▶ **Selected excerpt**:
•••••
Cause and prevention of rancidity


It is a natural process that occurs when fats and oils are exposed to certain conditions such as oxygen, light, heat and moisture. There are two primary types of rancidity: oxidative rancidity and hydrolytic rancidity.

Oxidative rancidity: This type of rancidity occurs when fats and oils react with oxygen in the air, creating free radicals. Free radicals are highly reactive molecules that can initiate a chain reaction of oxidation, thereby breaking down the fatty acid chains in the fat or oil. Oxygen can enter the fat or oil through exposure to air or by the action of enzymes. Oxidative rancidity is accelerated by factors such as light, heat and the presence of certain metals such as iron and copper. It usually affects unsaturated fats and oils, which have double bonds in their fatty acid chains.

Hydrolytic Rancidity: Hydrolytic rancidity occurs when fats and oils react with water molecules, resulting in the breakdown of ester bonds that hold the fatty acid chains together. This breakdown leads to the release of free fatty acids. Hydrolysis can be catalyzed by an enzyme called lipase, which is naturally present in some foods, or by high temperatures during cooking processes such as deep-frying. Hydrolytic rancidity is commonly seen in high-moisture foods, such as fried snacks, baked goods, and mayonnaise.
•••••
▶ **Data shown**:
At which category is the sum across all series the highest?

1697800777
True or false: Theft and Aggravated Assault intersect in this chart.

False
•••••
▶ **Check your understanding**:
1. Print the passage from the rancidity text starting at "Hydrolytic Rancidity: Hydrolytic" and ending at "goods, and mayonnaise.".
2. In the rancidity text, list the high-moisture foods named as places where hydrolytic rancidity is commonly seen.
3. According to the rancidity text, which enzyme can catalyze hydrolysis?

▶ **Responses for each task**:
1.
Hydrolytic Rancidity: Hydrolytic rancidity occurs when fats and oils react with water molecules, resulting in the breakdown of ester bonds that hold the fatty acid chains together. This breakdown leads to the release of free fatty acids. Hydrolysis can be catalyzed by an enzyme called lipase, which is naturally present in some foods, or by high temperatures during cooking processes such as deep-frying. Hydrolytic rancidity is commonly seen in high-moisture foods, such as fried snacks, baked goods, and mayonnaise.

2.
- Fried snacks
- Baked goods
- Mayonnaise

3. Lipase.